Django __call__() missing 1 required keyword-only argument: 'manager'

Question

I have two models:

class Someinfo(models.Model):
name = models.CharField(max_length=200)
#something else

class OtherInfo(models.Model):
name2 = models.CharField(max_lenth=200)
related_someinfo = models.ManyToManyField(Someinfo)
#something else

Now I have created CBV views to create and view them. The CreateView works fine and saves info that can be reviewed in admin, but I cannot get the template to display the data on any other view be it FormView, DetailView or any other, because I get this error:

__call__() missing 1 required keyword-only argument: 'manager'

Request Method:     GET
Request URL:    http://something
Django Version:     2.0.3
Exception Type:     TypeError
Exception Value:    

__call__() missing 1 required keyword-only argument: 'manager'

Exception Location:     /usr/local/lib/python3.5/dist-packages/django/forms/forms.py in get_initial_for_field, line 494
Python Executable:  /usr/bin/python3
Python Version:     3.5.3

Checking the line in forms.py it shows that the function that is not working is:

def get_initial_for_field(self, field, field_name):
    """
    Return initial data for field on form. Use initial data from the form
    or the field, in that order. Evaluate callable values.
    """
    value = self.initial.get(field_name, field.initial)
    if callable(value):
        value = value()  # line 494
    return value

Any suggestions? I can query the linked objects via shell and they are saved in the database, so I have no idea how to proceed.

Answer 1

Here is my case, I am using django shell:

python manage.py shell

There are two models: Topic and Entry.
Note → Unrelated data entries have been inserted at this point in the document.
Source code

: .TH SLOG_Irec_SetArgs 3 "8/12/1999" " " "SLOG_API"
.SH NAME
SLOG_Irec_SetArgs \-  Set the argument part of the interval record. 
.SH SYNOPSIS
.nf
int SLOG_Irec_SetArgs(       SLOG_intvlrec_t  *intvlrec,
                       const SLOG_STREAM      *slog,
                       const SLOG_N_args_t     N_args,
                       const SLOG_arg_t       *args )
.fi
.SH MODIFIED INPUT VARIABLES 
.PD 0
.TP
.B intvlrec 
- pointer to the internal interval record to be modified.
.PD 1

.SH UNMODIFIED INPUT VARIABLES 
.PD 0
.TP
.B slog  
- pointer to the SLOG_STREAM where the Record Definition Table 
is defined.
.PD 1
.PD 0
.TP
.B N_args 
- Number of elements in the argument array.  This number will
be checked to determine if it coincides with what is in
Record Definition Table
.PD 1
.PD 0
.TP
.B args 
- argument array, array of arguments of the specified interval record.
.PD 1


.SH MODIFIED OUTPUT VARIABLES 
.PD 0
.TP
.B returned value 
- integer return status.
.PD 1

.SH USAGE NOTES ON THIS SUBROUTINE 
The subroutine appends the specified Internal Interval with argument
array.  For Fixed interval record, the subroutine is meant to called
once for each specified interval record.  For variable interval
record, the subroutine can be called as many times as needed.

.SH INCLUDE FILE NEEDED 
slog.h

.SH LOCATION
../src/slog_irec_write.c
I tried to get all entries from Topic which id is 1.

>>> Topic.objects.get(id=1)
<Topic: Chess>
>>> t = Topic.objects.get(id=1)
>>> t.entry_set().all()
Traceback (most recent call last):
  File "<console>", line 1, in <module>
TypeError: __call__() missing 1 required keyword-only argument: 'manager'
>>> t.entry_set.all()
<QuerySet [<Entry: Ah okey, so when testing for a console.log (or oth...>]>
>>> 

The correct command is: t.entry_set.all(), not t.entry_set().all()

Answer 2

use entry_set instead of entry_set()(wihout brackets )